(Extracted data entries)
══════════════════════════════
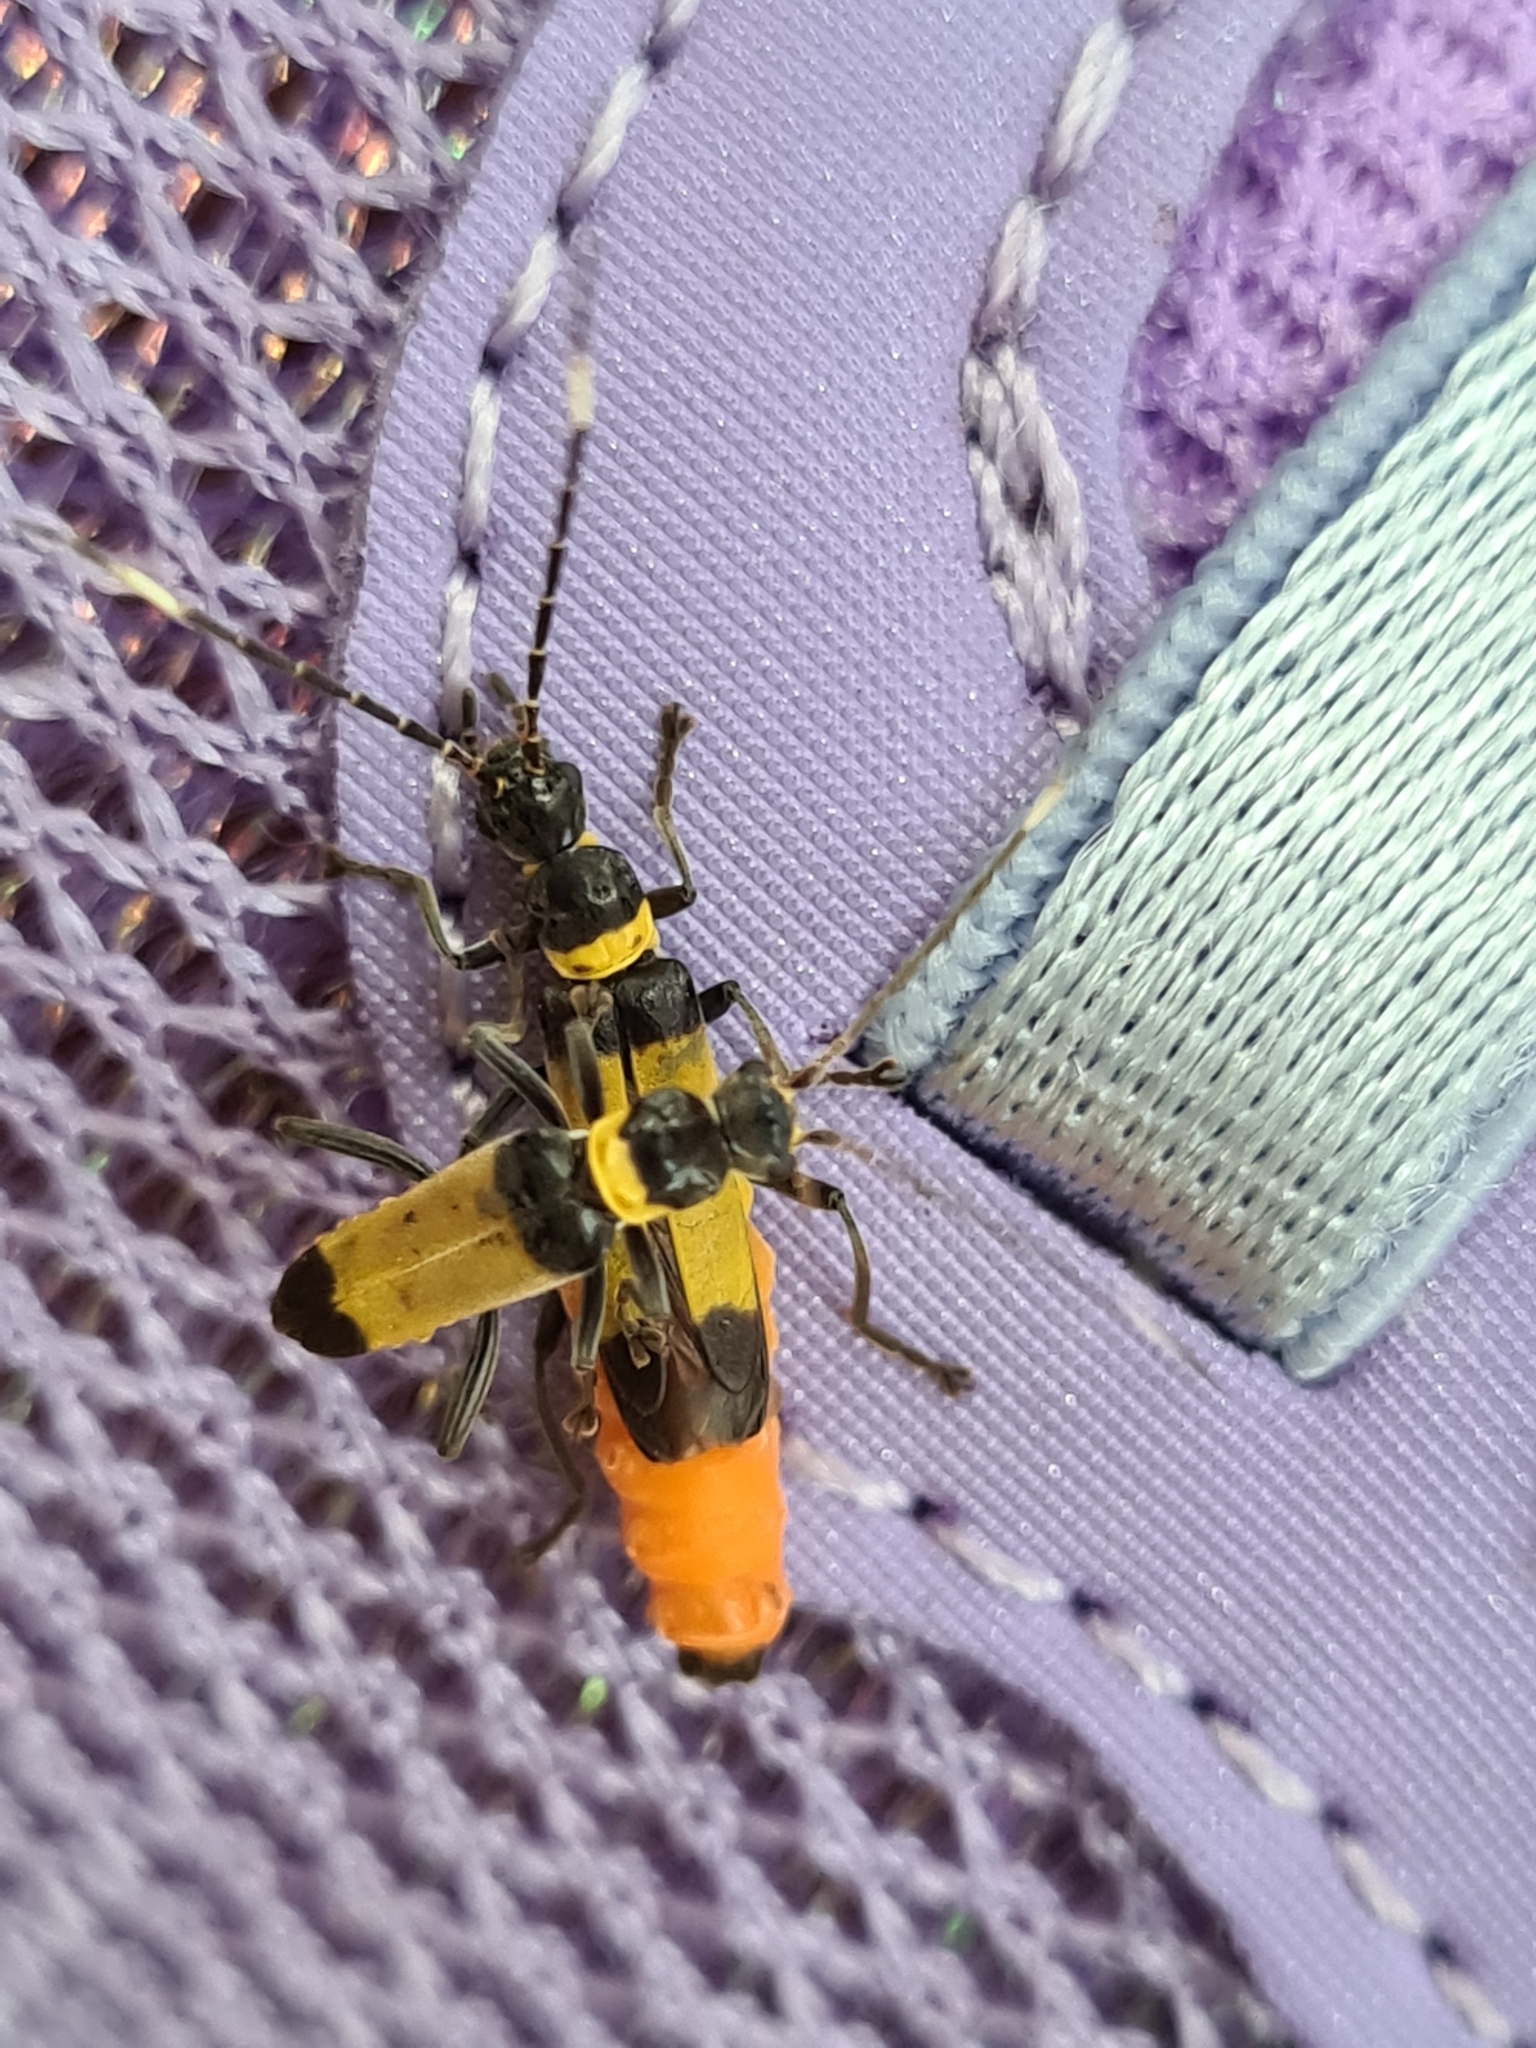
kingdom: Animalia
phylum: Arthropoda
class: Insecta
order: Coleoptera
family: Cantharidae
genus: Chauliognathus
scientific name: Chauliognathus
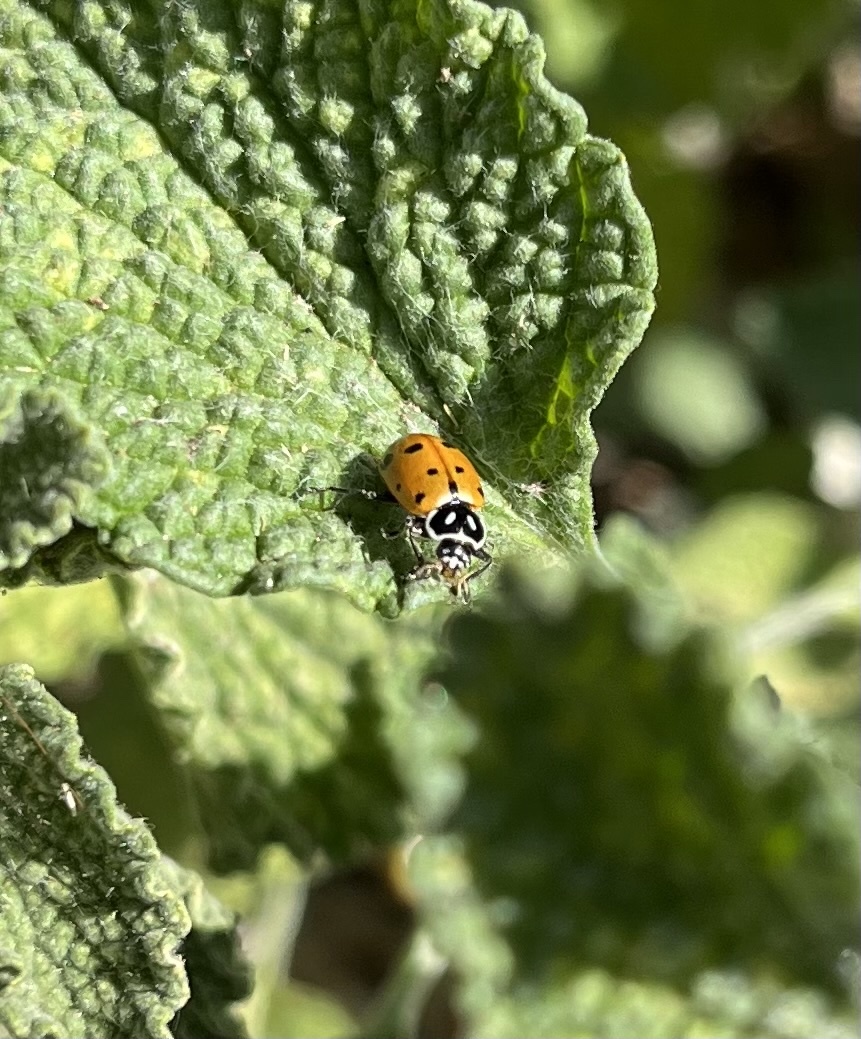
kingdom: Animalia
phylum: Arthropoda
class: Insecta
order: Coleoptera
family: Coccinellidae
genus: Hippodamia
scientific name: Hippodamia convergens
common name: Convergent lady beetle
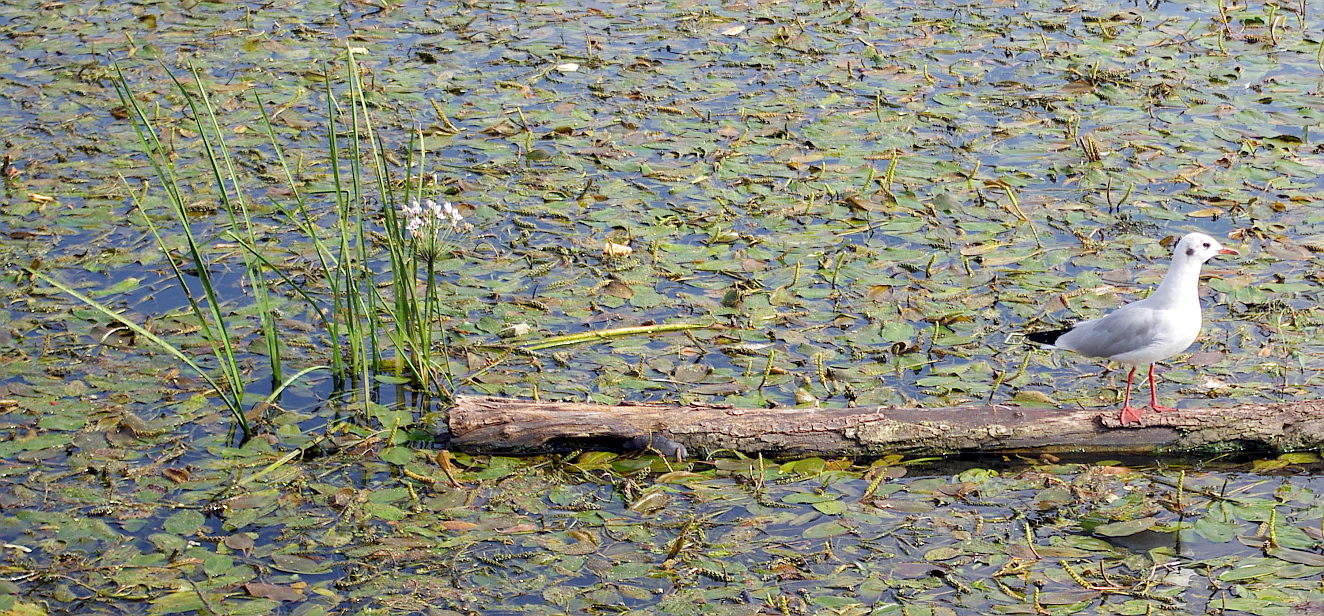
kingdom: Plantae
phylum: Tracheophyta
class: Liliopsida
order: Alismatales
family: Butomaceae
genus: Butomus
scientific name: Butomus umbellatus
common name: Flowering-rush
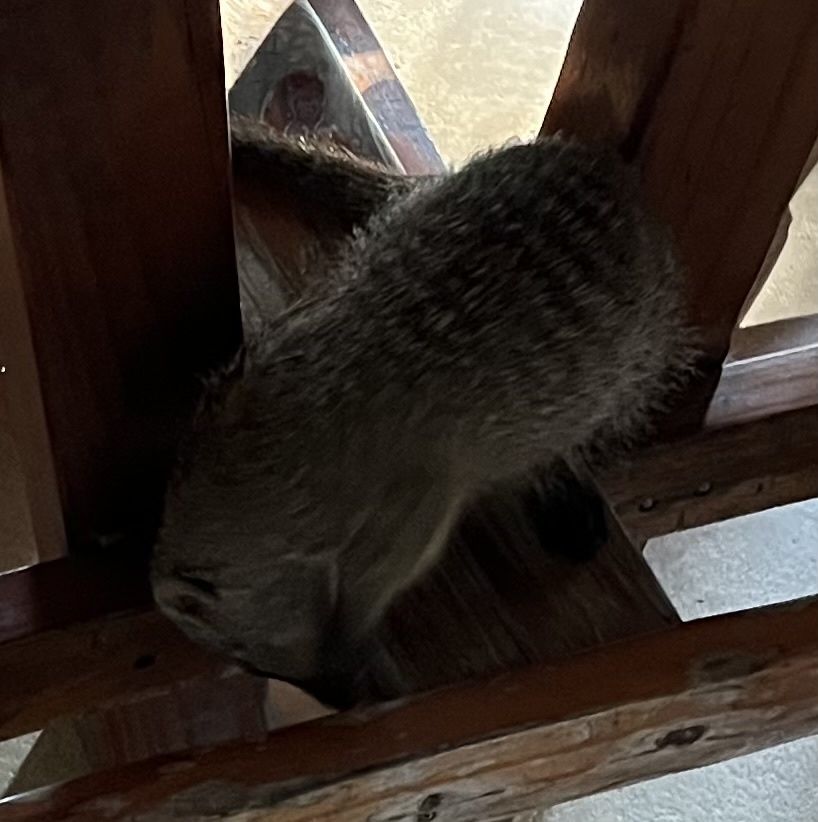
══════════════════════════════
> **WHAT YOU NEED TO DO**
Please present every line of the data above as a Markdown table with the columns Row and Entry, numbering the rows in order and skipping any blank lines. Leave the pictures out of the table.

> **ANSWER FOR THE TASK**
| Row | Entry |
|---|---|
| 1 | kingdom: Animalia |
| 2 | phylum: Arthropoda |
| 3 | class: Insecta |
| 4 | order: Coleoptera |
| 5 | family: Cantharidae |
| 6 | genus: Chauliognathus |
| 7 | scientific name: Chauliognathus |
| 8 | kingdom: Animalia |
| 9 | phylum: Arthropoda |
| 10 | class: Insecta |
| 11 | order: Coleoptera |
| 12 | family: Coccinellidae |
| 13 | genus: Hippodamia |
| 14 | scientific name: Hippodamia convergens |
| 15 | common name: Convergent lady beetle |
| 16 | kingdom: Plantae |
| 17 | phylum: Tracheophyta |
| 18 | class: Liliopsida |
| 19 | order: Alismatales |
| 20 | family: Butomaceae |
| 21 | genus: Butomus |
| 22 | scientific name: Butomus umbellatus |
| 23 | common name: Flowering-rush |